I know that adding MORE things to your morning routine can start to feel cumbersome. And between you and me, I don’t write every morning.
But what I love about the morning pages specifically is the invitation to write without structure. The exercise is to set a timer and essentially “dump” your thoughts onto the page. It has helped me get out my frustration, guilt, self blame, and a lot of the other complex emotions that have come with this housing transition. I highly recommend it if you need to get some mental angst out.
I also can’t speak highly enough about therapy. I started with a new therapist in March of this year, and it has been absolutely life changing.
I’ve been in and out of therapy for a few years, but this is the first time I have committed to one for more than a few months. It has been a multi month repatterning of my brain, nervous system, and even my body.
I speak about this because I think it’s important to normalize receiving therapy, and mental health work being as non linear as it gets.
I pay for therapy out of pocket, and I think that’s also important to talk about because there are so many cost barriers to receiving care. I was just outside qualifying for government subsidized therapy, so I’ve had to really work my budget to be able to invest in my mental health.
But believe me, there’s no place I’d rather spend that cash.
#4- Warm, cooked breakfasts
If you know me/ have been tuning into my socials at all this year, I KNOW I sound like a broken record. But here’s the truth!
YOU MUST EAT BREAKFAST. Especially as a woman in your reproductive years. Your hormonal health hangs in the balance of a specific protein threshold and easily digestable foods, aka warm cooked foods.
The research indicates that most women need around 30 grams of protein in the morning to sustain muscle synthesis and hormone balance.
To boot, making sure that you’re giving your body warm, cooked foods in the morning can stabilize your overall blood sugar levels and mood throughout the day.
I’ve felt pretty fried these past 3 weeks, but you know that I’m having at least 4 eggs in the morning + some organic sourdough toast and fresh avocado. That alone sets me and my body up to feel grounded, regardless of what the day holds.
#5-Slow, steady exercise
I adopted weightlifting during pandemic, and it has become a beloved staple in my workout routine. Resistance training is incredible for women’s metabolic health. It can also minimize inflammation and reverse chronic health issues like pre-diabetes and insulin resistance.
Getting myself to the gym at this time has been crucial, and I’ve really eased up on my expectations of myself once I get there.
If I’m mentally exhausted (which I have been,) I don’t push to lift as heavy as I normally would like. But I do get some weights, and I do the bare minimum reps to drop into my breath and gather my scattered mind (that’s usually about 15-20 reps.)
I let myself move slow and intentionally. I take my time.

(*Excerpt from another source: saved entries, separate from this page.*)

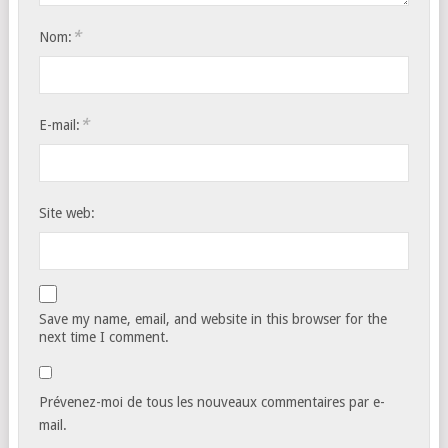
*
Nom:
*
E-mail:
Site web:
Save my name, email, and website in this browser for the
next time I comment.
Prévenez-moi de tous les nouveaux commentaires par e-
mail.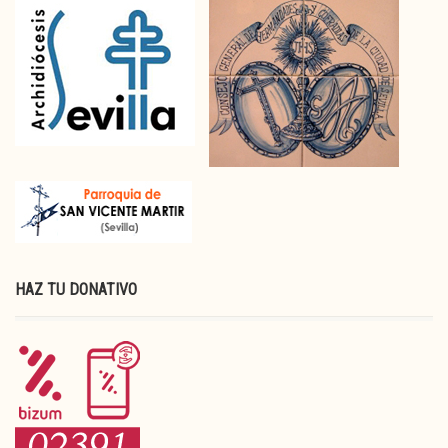
HAZ TU DONATIVO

I’ve also reframed my mind around how I see working out. Rather than an avenue towards “weight loss” or “sculpting,” I see it as a time investment in my stability. In my overall strength. Strength of body, spirit, and character.
All the research is there too- regular exercise is vital for neurological and mental health, and CAN help you sleep deeper at night (see point #1 on my list!)
Even if I arrive at the gym feeling deflated, I never leave feeling that way. The reinforcement in my spirit and confidence is always worth it.
Life is always shifting, and I know that this weird interim period of transitioning into a temporary home won’t last forever. I know that I won’t lean on all of these grounding practices forever, but they are giving me the grounding that I need while the lessons of this period reveal themselves to me.